When a storm like that is overhead, the sky turns an odd shade of dark grey, almost green, as the barometric pressure drops. The thunderclaps are loud enough to wake a coma victim, and when conditions are right, we’ll get hail the size of baseballs. That’s not an exaggeration. My daughter grabbed one several years ago, and it’s still in the back of our freezer.
The people who owned our home before us apparently didn’t know about the aural side of mother nature’s wrath, or they never would have had skylights installed in the master bedroom. When one of these hailstorms hits with full force, it sounds like we’re under attack. The only benefit to these meteorological menaces is that our roof got so pelted a few years ago (it had almost as many dents in it as a golf ball) that we had to get a new one, and our insurance policy covered it.
Spring is a good time to be in the roofing business in the midwest — except for the traveling roofing crews that descend, under-price the market, do a less-than-quality job, and then move on to the next storm-damaged town, leaving shoddy workmanship behind with no recourse for the unsuspecting homeowners. One of those crews tried to weasel their way onto our job, but we went with someone we knew would do it right and still be here afterwards. Tip: don’t use a roofer who doesn’t have a local address and phone number.

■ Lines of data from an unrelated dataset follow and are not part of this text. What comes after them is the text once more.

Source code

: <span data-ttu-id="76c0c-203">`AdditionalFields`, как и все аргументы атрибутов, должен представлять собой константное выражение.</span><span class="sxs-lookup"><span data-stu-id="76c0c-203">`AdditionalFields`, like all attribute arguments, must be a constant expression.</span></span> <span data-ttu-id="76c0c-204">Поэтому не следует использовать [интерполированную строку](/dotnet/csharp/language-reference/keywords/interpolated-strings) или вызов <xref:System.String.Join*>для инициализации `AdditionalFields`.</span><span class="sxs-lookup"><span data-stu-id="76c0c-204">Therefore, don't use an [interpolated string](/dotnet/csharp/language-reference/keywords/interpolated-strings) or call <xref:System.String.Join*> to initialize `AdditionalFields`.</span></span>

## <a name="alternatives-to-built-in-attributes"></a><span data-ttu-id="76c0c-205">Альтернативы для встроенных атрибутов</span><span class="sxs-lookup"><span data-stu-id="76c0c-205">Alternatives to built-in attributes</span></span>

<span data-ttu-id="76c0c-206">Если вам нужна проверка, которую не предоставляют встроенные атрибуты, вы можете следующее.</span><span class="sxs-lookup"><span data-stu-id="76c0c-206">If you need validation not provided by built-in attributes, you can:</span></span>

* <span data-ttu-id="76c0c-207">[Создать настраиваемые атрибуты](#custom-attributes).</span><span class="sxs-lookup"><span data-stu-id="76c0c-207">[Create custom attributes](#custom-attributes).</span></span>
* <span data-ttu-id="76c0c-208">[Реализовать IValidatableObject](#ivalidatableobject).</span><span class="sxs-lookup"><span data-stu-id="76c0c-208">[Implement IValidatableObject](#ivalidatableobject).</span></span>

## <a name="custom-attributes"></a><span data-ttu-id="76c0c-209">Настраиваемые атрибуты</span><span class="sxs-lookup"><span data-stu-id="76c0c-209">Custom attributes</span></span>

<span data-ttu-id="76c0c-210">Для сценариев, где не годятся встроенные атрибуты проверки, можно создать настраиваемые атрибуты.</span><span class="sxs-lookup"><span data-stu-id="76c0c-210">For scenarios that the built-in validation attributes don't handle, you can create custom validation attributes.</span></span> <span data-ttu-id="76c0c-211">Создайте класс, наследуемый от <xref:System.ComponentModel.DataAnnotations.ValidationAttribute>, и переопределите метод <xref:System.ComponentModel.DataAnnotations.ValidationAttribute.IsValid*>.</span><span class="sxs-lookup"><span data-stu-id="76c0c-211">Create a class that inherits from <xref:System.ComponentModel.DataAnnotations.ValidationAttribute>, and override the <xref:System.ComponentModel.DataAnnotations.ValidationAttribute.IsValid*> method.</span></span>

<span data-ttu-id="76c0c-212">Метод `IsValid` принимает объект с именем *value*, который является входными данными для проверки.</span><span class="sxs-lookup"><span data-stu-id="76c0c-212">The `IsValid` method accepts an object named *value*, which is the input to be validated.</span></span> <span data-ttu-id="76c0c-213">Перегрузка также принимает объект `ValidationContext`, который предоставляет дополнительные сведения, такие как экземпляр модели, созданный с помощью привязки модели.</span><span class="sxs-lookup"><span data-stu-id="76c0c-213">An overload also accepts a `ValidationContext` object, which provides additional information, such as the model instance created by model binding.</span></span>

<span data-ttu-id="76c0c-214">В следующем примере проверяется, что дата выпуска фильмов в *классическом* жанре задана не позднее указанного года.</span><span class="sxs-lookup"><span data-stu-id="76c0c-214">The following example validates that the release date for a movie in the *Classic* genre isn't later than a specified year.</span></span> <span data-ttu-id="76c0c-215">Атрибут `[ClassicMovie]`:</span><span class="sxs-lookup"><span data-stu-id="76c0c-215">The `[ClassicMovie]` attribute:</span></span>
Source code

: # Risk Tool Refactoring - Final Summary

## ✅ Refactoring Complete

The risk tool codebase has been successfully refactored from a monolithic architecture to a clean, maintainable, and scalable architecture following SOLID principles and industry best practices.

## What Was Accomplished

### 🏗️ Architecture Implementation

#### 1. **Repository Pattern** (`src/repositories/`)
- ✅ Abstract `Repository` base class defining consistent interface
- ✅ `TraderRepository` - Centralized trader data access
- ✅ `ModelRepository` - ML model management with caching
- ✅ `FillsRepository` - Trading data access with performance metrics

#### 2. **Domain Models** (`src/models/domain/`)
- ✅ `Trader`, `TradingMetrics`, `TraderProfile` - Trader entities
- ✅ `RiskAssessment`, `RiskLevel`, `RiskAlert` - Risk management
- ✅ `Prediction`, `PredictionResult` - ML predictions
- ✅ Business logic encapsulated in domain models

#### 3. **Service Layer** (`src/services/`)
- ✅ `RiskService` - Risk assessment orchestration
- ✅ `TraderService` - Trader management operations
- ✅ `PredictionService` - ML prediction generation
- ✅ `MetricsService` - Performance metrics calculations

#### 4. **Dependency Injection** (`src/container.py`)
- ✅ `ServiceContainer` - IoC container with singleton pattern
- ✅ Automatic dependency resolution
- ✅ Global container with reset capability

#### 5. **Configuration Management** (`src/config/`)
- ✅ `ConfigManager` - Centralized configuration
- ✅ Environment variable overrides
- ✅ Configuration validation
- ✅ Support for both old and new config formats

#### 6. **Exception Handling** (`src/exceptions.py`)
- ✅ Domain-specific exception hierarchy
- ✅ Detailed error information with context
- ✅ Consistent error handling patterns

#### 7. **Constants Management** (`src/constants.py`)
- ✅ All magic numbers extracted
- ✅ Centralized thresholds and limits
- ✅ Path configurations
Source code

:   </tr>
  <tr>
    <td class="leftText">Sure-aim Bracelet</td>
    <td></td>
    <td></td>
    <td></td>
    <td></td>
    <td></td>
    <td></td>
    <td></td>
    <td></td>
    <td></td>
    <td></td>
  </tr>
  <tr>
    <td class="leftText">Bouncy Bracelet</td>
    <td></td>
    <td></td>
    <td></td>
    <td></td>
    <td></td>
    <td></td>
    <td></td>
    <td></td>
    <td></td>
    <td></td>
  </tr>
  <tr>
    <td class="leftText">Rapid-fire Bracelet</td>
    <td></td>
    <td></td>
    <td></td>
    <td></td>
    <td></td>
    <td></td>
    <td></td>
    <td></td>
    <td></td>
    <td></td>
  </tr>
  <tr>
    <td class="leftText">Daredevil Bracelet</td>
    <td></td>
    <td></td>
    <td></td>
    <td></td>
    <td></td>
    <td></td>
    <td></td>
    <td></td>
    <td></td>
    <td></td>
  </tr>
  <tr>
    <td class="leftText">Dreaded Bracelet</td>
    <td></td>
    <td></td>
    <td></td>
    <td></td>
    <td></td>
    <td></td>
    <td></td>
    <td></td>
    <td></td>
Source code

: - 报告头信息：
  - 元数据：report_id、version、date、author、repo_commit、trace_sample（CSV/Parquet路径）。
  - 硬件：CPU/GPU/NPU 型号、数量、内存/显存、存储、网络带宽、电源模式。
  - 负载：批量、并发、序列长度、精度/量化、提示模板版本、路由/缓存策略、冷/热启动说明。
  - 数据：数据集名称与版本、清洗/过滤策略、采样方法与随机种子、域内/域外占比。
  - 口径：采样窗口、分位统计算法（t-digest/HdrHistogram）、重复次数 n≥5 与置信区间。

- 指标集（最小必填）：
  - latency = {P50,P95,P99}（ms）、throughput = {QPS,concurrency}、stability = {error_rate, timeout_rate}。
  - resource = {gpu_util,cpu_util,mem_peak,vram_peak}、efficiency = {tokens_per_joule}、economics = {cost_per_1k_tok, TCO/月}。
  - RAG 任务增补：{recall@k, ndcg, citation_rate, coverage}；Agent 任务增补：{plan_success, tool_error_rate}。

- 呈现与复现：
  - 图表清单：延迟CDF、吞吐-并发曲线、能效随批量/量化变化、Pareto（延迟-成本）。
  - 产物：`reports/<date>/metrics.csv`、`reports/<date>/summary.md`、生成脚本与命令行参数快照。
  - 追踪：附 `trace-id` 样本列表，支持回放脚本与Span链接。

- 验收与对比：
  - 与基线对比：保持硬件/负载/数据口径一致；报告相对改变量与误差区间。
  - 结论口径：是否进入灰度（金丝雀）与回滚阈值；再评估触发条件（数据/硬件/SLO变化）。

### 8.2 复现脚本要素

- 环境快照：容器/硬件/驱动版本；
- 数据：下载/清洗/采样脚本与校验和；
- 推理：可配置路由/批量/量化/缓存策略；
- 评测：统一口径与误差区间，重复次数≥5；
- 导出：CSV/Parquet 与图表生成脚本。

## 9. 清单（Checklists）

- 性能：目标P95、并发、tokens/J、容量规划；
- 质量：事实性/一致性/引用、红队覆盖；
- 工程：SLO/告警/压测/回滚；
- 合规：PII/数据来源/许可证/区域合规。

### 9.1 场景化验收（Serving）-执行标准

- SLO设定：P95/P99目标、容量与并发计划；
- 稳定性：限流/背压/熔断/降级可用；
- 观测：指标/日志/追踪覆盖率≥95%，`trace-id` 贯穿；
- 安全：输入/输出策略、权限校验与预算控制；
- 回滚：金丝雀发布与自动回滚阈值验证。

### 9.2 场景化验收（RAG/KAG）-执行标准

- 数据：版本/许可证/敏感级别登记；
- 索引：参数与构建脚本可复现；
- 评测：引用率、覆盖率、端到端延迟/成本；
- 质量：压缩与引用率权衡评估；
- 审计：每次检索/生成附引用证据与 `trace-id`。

We’ve been fortunate thus far in that we haven’t been hit by storms as fierce as the one that hit Joplin (MO) and Reading (KS) and North Minneapolis (MN) yesterday, or the one that bashed Lambert Airport a few weeks ago, but we’ll be lucky if we get through this week without losing power again and seeing tree branches strewn everywhere. In the meantime, everyone here knows to take those tornado warning sirens seriously. But even if they aren’t blaring, when the sky starts looking dark and ominous, it’s just springtime in the midwest.